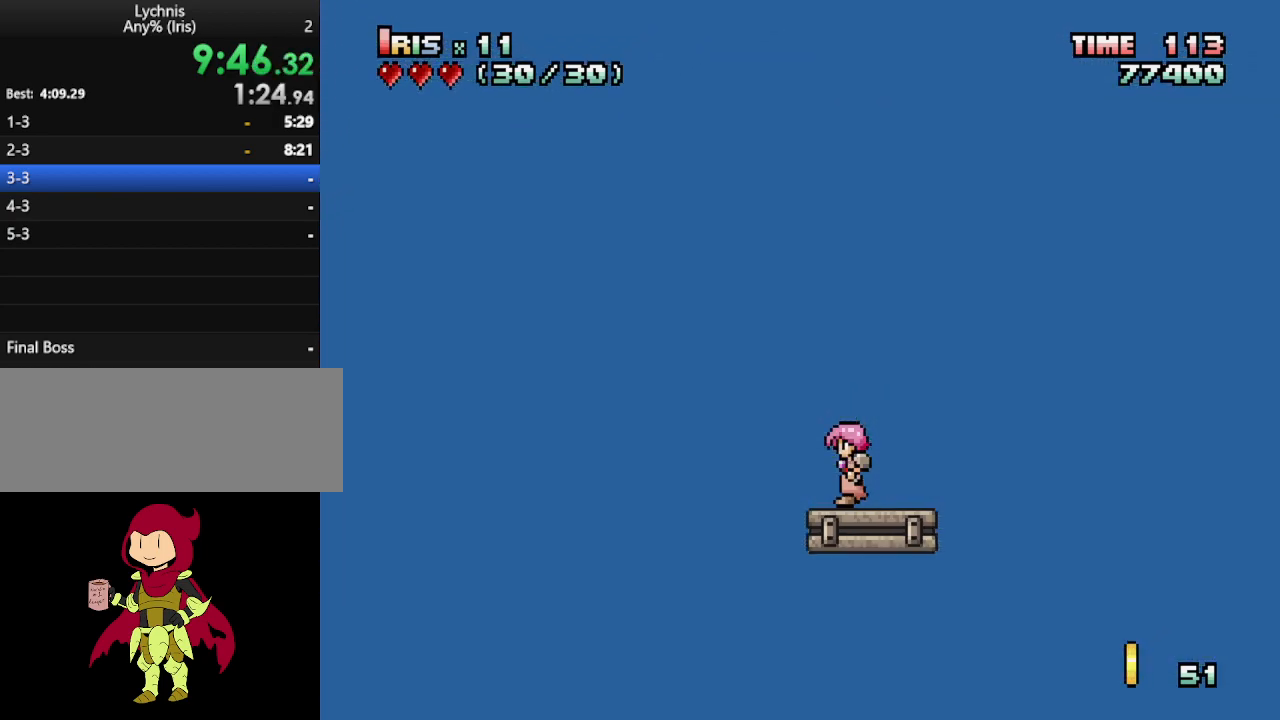
{"keys": ["ctrl_l", "right"], "events": [[483, "ctrl_l", "down"], [483, "right", "down"]]}
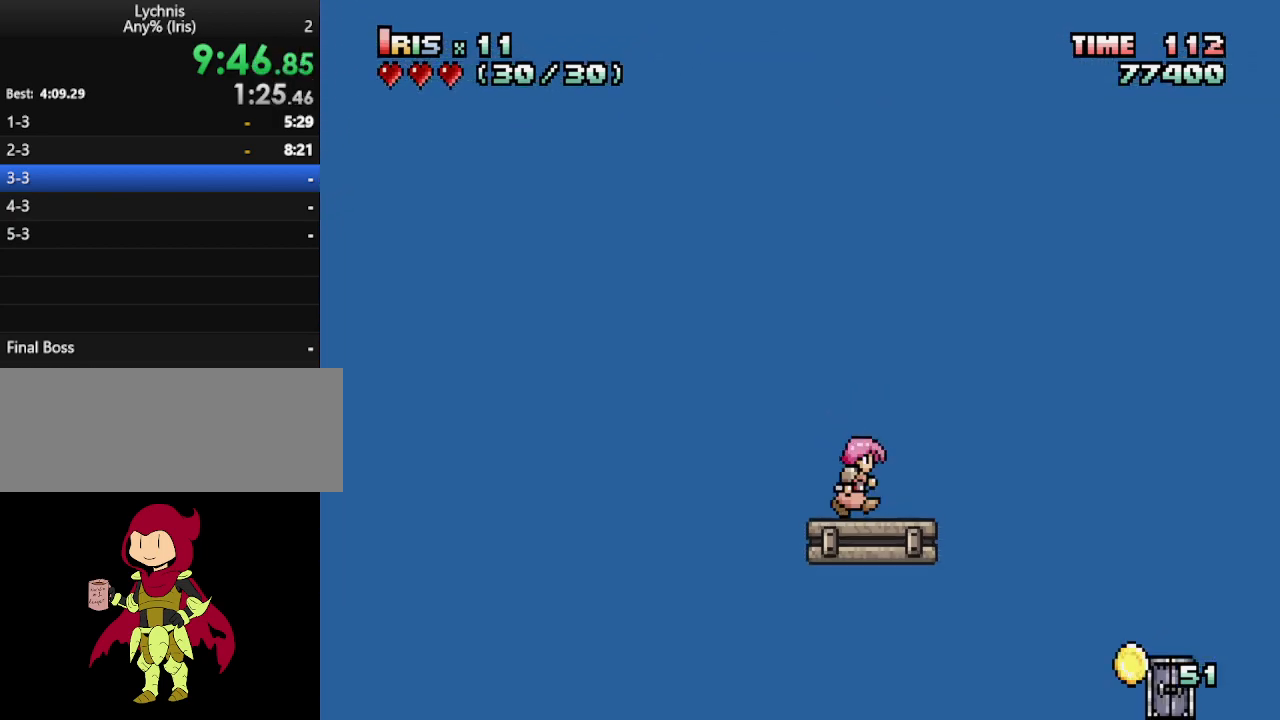
{"keys": [], "events": [[133, "ctrl_l", "up"], [133, "right", "up"]]}
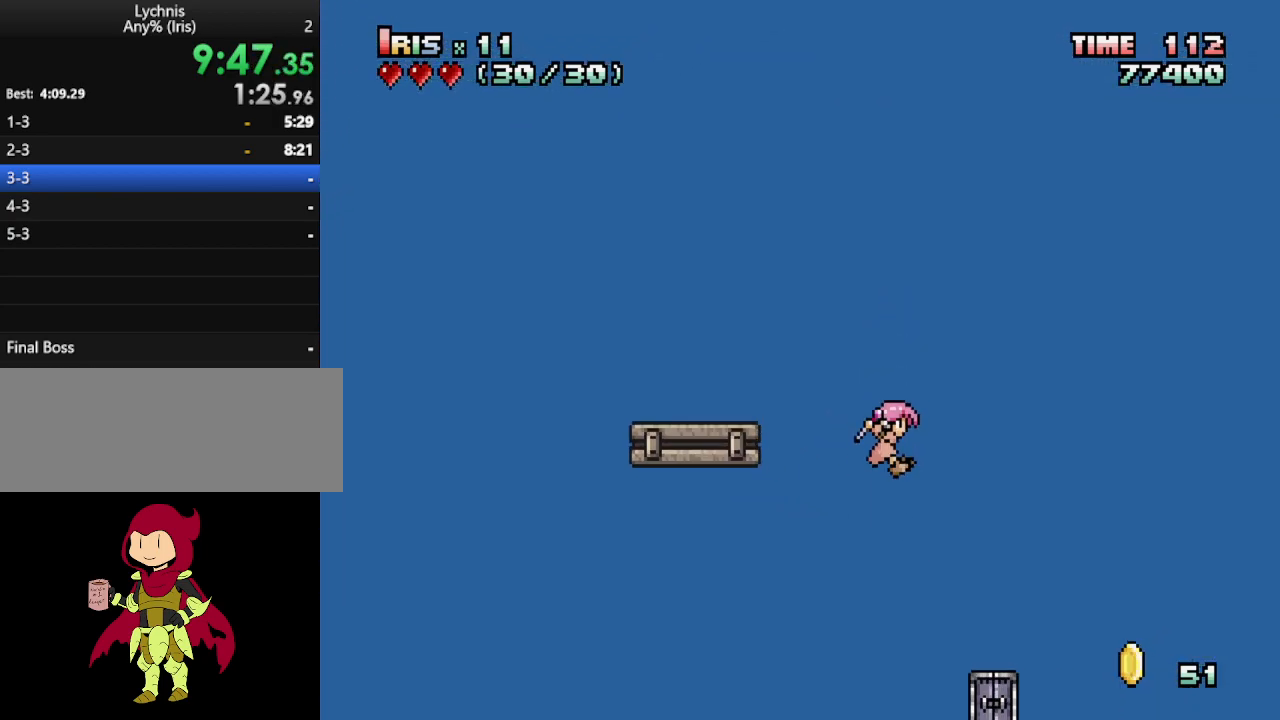
{"keys": [], "events": []}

=== WHAT NEEDS TO BE DONE ===
Search the listing above for "right" and copy every line that has it.

=== SOLUTION BELOW ===
{"keys": ["ctrl_l", "right"], "events": [[483, "ctrl_l", "down"], [483, "right", "down"]]}
{"keys": [], "events": [[133, "ctrl_l", "up"], [133, "right", "up"]]}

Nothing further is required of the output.